# [PROVIDED TEXT]
== Segment start ==

Iron deficiency anaemia: how to treat it and feel better
Iron deficiency anaemia is common and eminently treatable.
the Prescriptsy editorial team covers UK diagnosis thresholds, oral iron that you can actually tolerate, and when to switch to IV.
Fatigue that will not lift with sleep, breathlessness climbing the stairs, a pale tongue, cold hands, restless legs at night, brittle nails, thinning hair, and a low mood that sits on the chest: iron deficiency anaemia wears many disguises, and most of them are dismissed as "just being tired".
In UK primary care it is one of the most common treatable diagnoses, particularly in menstruating women, pregnant women, and older adults.
It is also one of the most under-treated, because the symptoms creep in slowly and because iron tablets have a reputation for side effects that puts people off.
The good news is that modern UK practice has become more flexible, and most people can be fully restored with the right regimen.
What is actually happening
Haemoglobin is the iron-containing protein in red blood cells that carries oxygen. When iron stores fall, the bone marrow cannot make enough haemoglobin, and red cells become smaller (microcytic) and paler (hypochromic). Before anaemia appears on a blood test, iron stores (measured by ferritin) fall. This "iron deficiency without anaemia" stage still causes fatigue, hair shedding, poor concentration, and restless legs, and is worth treating on its own merits. The NHS overview and Patient.info leaflet are good lay starting points.
Why it matters to know the cause
Iron deficiency is a diagnosis, not a final answer. The next question is always: why? Common causes in UK practice:
- Blood loss: heavy menstrual periods, gastrointestinal bleeding (ulcers, polyps, cancer, haemorrhoids), frequent blood donation.
- Reduced intake: vegetarian or vegan diets without planned iron sources, restrictive eating, poverty.
- Reduced absorption: coeliac disease (test everyone), Helicobacter pylori infection, atrophic gastritis, bariatric surgery, long-term PPI use.
- Increased demand: pregnancy, breastfeeding, growth spurts, endurance athletes.
UK guidance is clear: any man, or any postmenopausal woman, with iron deficiency should be investigated for gastrointestinal bleeding unless there is a clear alternative explanation.
This usually means upper and lower endoscopy.
In premenopausal women with heavy periods, a clinical history plus coeliac serology is often sufficient first line, with endoscopy reserved for non-responders or those with GI symptoms.

== Segment end ==

# [TRY IT]
Copy out, word for word, the part of the anaemia article starting with "Iron deficiency anaemia: how" and going on through "and older adults.". The material that comes next has no connection to the anaemia article.

# [DATA TO EXAMINE]

== Segment start ==

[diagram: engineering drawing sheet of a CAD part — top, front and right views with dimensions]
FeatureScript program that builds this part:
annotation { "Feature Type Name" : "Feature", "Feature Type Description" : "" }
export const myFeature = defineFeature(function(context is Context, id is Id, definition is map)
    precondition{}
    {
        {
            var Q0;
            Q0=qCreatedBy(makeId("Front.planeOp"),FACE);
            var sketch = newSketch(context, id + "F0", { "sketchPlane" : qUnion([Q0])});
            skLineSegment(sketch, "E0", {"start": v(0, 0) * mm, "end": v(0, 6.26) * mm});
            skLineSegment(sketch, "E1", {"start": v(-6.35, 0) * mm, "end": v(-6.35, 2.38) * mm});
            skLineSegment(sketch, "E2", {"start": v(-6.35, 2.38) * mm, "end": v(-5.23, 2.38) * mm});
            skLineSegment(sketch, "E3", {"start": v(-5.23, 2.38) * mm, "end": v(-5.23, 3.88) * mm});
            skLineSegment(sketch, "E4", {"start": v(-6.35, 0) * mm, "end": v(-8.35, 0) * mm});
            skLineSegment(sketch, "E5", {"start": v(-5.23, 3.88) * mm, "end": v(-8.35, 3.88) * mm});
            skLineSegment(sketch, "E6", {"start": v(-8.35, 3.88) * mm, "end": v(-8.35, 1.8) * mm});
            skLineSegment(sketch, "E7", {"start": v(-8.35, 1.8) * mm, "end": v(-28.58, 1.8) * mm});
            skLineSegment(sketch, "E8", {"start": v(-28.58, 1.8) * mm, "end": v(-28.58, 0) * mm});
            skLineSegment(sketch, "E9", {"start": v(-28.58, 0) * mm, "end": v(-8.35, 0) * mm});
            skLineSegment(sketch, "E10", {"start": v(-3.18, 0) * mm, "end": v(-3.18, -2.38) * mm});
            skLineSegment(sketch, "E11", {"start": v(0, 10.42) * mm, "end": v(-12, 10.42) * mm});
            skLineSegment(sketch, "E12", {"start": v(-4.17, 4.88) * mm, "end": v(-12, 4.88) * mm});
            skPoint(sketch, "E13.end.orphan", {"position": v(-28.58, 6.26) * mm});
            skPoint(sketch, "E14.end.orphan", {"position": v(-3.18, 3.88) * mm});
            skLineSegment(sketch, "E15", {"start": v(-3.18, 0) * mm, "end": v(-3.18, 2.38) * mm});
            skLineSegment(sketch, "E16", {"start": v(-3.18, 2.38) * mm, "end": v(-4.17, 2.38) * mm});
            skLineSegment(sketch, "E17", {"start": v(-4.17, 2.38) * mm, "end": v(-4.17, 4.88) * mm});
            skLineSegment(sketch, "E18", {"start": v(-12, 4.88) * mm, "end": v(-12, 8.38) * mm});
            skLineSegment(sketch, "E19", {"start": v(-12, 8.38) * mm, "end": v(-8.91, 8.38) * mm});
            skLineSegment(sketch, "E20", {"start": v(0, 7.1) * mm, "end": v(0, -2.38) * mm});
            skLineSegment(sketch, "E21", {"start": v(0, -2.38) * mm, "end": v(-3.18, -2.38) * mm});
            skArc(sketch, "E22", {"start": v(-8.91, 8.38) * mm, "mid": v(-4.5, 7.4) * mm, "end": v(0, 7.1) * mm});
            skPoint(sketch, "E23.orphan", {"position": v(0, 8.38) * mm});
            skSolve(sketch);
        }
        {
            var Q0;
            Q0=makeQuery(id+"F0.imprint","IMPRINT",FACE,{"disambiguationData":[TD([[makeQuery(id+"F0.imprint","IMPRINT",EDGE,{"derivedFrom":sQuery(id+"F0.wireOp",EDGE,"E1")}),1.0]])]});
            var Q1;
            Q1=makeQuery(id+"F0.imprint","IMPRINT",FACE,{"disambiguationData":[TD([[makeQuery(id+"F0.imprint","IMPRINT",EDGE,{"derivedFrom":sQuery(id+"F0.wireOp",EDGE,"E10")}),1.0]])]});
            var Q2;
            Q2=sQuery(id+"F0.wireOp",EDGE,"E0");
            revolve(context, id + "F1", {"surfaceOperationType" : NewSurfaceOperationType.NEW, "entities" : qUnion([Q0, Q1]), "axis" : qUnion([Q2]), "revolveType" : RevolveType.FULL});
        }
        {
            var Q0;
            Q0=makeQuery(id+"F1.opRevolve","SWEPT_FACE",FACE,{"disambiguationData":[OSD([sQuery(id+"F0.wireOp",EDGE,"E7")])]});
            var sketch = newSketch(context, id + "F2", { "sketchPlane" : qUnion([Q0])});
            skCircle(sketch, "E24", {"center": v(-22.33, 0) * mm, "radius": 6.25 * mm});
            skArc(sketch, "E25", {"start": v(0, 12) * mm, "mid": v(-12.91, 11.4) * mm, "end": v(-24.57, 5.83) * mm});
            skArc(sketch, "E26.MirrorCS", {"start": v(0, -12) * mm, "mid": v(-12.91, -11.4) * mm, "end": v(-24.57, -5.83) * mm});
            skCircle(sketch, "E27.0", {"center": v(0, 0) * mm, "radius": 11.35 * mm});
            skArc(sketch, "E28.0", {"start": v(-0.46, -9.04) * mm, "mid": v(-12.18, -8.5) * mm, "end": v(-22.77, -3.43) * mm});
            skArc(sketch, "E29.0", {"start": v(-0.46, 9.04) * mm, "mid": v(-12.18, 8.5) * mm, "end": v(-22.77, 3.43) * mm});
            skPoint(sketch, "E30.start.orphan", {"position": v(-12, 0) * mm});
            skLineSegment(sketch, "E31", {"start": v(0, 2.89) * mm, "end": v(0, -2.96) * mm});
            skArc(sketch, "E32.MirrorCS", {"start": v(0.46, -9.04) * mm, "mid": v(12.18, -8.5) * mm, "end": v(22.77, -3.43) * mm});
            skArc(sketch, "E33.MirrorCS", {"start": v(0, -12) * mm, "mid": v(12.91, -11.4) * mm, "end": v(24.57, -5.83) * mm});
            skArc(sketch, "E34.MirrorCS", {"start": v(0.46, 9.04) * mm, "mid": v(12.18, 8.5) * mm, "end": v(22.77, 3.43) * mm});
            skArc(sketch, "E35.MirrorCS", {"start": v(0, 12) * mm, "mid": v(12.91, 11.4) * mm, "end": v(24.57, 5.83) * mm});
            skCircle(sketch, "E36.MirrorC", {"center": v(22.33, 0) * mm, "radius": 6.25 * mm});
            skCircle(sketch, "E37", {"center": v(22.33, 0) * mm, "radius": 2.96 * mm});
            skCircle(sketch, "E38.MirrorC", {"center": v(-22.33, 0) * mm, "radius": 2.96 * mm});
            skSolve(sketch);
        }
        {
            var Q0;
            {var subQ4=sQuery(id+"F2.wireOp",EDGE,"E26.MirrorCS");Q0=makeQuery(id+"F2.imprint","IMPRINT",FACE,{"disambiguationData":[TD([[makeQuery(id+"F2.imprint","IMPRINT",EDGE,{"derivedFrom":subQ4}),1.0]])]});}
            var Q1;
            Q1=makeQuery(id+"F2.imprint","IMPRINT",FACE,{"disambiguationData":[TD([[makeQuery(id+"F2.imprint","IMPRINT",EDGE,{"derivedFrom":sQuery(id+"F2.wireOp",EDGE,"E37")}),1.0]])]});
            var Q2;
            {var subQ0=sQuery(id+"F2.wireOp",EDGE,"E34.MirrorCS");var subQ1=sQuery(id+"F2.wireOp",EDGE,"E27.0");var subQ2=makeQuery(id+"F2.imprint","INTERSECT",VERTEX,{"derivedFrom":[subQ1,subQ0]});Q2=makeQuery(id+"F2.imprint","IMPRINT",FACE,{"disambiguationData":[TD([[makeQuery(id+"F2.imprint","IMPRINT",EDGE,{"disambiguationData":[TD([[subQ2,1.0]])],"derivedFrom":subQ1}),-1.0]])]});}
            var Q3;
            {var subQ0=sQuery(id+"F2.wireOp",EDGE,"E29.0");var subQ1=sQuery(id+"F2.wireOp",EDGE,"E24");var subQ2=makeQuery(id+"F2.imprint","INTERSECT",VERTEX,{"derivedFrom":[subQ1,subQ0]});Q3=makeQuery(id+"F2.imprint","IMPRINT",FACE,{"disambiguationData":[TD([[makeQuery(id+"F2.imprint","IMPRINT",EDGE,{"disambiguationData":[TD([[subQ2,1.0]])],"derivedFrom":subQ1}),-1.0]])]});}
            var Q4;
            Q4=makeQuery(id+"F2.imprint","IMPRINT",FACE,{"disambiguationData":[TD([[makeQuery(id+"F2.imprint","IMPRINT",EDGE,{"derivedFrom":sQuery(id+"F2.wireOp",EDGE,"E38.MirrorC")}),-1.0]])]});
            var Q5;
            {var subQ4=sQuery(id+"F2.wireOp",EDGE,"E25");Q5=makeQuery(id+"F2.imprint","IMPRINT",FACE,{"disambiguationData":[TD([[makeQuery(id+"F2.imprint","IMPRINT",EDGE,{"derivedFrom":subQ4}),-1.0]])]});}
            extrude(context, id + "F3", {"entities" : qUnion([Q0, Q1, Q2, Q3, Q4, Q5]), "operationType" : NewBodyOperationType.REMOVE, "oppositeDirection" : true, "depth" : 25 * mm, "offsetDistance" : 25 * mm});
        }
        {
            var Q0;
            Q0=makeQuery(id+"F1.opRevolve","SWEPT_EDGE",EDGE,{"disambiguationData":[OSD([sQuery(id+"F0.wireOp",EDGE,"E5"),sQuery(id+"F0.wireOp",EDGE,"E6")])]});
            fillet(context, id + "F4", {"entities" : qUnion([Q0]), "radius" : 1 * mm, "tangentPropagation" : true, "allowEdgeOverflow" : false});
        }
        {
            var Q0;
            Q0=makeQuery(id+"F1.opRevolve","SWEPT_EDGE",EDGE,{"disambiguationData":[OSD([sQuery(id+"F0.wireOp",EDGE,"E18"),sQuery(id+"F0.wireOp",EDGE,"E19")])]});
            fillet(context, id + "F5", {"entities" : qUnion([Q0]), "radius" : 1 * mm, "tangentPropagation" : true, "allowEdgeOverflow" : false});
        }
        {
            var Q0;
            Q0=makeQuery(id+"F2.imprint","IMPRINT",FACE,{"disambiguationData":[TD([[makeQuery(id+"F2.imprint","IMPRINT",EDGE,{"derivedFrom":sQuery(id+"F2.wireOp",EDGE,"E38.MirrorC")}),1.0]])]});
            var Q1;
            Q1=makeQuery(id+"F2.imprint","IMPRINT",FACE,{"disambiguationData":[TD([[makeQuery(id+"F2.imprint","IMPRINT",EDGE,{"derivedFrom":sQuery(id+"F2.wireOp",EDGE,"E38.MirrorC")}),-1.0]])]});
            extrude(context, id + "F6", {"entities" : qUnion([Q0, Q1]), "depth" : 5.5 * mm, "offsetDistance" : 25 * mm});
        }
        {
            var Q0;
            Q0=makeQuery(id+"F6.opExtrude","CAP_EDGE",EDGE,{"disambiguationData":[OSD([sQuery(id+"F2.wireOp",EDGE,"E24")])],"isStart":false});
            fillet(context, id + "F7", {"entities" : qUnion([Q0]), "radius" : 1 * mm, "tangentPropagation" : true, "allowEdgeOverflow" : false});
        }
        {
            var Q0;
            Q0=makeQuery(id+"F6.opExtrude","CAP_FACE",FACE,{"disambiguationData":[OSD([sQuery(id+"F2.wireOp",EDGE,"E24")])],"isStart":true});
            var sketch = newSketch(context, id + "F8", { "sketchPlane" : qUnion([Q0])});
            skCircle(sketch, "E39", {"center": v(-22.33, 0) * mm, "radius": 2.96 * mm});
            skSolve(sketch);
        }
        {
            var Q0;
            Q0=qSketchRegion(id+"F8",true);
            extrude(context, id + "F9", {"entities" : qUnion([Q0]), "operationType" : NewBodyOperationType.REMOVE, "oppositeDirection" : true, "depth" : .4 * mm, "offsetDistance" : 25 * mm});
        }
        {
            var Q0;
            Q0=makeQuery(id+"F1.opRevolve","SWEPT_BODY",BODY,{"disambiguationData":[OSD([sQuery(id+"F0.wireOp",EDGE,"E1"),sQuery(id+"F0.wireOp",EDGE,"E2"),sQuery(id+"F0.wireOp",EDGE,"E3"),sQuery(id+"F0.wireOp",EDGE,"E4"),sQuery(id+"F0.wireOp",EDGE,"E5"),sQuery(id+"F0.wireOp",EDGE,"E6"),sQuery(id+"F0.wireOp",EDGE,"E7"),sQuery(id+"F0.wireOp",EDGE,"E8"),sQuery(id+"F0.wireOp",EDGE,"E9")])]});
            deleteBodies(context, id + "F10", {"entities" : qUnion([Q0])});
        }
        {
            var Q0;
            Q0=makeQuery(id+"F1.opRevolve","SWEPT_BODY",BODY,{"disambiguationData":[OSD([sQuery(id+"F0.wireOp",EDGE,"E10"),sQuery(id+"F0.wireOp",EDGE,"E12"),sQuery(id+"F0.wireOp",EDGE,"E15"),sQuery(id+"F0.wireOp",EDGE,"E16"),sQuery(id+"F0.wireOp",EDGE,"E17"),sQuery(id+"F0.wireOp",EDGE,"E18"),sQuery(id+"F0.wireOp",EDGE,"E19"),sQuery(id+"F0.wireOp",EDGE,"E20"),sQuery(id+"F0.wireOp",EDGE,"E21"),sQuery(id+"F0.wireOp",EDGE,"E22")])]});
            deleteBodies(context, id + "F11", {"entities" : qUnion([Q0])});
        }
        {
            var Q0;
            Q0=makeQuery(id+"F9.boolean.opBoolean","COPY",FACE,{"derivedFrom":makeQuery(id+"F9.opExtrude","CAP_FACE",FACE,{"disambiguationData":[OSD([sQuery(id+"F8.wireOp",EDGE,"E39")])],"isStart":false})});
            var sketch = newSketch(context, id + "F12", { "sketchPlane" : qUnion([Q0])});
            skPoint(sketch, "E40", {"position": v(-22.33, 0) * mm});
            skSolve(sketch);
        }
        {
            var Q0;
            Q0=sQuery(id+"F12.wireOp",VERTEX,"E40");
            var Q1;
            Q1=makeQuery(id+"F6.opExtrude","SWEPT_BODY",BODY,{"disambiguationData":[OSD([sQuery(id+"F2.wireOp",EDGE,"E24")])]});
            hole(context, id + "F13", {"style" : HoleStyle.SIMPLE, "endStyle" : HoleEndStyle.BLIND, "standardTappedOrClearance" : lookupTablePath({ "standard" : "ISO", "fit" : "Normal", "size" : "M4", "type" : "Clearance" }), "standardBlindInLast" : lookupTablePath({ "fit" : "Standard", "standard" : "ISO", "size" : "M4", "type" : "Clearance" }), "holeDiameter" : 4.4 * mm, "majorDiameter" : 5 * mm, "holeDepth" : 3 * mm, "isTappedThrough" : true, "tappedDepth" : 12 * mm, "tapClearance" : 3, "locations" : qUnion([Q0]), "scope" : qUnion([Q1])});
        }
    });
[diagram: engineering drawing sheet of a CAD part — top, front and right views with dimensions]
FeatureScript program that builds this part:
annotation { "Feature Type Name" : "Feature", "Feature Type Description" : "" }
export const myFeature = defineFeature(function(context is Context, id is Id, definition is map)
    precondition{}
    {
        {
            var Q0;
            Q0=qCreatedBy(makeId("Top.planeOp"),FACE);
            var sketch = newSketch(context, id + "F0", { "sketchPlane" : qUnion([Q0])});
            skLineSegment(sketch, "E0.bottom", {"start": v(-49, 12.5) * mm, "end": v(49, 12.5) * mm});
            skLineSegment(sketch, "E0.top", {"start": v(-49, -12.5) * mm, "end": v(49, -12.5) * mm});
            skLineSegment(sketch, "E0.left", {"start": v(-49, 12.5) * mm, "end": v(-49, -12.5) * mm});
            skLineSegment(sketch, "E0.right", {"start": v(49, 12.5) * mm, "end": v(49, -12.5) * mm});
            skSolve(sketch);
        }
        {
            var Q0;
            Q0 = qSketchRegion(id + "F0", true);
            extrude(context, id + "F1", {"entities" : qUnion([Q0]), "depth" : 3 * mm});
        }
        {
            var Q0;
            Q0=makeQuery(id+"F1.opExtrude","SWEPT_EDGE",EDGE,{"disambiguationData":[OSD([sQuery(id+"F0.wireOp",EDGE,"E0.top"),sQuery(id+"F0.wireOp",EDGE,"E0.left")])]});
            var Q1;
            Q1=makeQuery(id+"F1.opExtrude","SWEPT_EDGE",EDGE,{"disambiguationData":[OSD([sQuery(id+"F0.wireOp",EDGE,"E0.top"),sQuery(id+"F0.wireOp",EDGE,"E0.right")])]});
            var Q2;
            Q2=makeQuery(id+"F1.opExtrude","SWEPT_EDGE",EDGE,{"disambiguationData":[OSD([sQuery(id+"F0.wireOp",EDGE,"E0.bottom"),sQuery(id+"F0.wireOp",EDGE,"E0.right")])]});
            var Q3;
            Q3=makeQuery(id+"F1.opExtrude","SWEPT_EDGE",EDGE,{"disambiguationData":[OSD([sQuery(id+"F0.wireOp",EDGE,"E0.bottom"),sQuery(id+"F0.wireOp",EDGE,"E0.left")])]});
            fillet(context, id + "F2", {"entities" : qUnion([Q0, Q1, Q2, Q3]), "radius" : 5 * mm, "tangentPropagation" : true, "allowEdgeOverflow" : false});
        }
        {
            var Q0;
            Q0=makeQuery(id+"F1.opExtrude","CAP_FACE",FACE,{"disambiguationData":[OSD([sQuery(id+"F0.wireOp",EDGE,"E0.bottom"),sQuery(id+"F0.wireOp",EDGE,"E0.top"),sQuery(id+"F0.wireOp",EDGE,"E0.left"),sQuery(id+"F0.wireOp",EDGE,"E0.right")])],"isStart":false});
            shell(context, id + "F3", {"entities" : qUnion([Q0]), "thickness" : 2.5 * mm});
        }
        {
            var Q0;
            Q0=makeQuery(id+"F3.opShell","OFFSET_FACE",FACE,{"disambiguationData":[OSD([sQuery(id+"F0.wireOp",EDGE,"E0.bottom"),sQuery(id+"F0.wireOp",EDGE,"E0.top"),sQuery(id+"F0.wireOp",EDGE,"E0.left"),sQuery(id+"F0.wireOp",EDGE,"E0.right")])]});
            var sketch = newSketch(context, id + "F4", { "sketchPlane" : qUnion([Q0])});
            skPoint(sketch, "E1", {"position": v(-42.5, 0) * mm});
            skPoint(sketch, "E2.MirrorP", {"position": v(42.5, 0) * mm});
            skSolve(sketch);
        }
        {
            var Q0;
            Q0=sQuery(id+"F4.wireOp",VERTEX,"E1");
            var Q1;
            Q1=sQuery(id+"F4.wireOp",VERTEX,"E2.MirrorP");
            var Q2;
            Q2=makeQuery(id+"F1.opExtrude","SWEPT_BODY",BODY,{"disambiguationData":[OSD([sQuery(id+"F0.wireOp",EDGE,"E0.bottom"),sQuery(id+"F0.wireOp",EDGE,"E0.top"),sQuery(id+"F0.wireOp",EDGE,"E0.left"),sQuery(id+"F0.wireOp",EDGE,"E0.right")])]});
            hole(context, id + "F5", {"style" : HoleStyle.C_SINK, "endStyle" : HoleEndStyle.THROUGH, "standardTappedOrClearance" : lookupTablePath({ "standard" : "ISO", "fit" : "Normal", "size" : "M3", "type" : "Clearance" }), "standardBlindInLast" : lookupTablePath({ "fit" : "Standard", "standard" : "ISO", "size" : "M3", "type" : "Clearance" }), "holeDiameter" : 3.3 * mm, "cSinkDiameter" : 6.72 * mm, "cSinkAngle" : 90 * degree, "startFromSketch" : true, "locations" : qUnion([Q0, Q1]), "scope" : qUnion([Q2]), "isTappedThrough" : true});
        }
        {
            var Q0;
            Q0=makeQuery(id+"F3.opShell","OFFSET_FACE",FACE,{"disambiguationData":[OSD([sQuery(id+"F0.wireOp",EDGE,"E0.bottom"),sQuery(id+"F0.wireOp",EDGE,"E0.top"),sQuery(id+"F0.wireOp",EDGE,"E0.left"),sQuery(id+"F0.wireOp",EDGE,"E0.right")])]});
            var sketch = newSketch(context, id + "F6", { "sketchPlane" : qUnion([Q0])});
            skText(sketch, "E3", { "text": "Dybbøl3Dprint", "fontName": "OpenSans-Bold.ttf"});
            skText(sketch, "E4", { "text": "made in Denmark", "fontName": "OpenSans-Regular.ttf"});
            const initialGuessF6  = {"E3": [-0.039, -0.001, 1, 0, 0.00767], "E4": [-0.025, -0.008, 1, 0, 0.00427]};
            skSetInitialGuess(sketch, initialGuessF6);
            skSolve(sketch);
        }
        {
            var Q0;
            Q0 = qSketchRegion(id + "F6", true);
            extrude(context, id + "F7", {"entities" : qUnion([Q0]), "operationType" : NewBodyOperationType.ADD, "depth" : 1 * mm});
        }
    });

== Segment end ==

# [EXERCISE OUTPUT]
Iron deficiency anaemia: how to treat it and feel better
Iron deficiency anaemia is common and eminently treatable.
the Prescriptsy editorial team covers UK diagnosis thresholds, oral iron that you can actually tolerate, and when to switch to IV.
Fatigue that will not lift with sleep, breathlessness climbing the stairs, a pale tongue, cold hands, restless legs at night, brittle nails, thinning hair, and a low mood that sits on the chest: iron deficiency anaemia wears many disguises, and most of them are dismissed as "just being tired".
In UK primary care it is one of the most common treatable diagnoses, particularly in menstruating women, pregnant women, and older adults.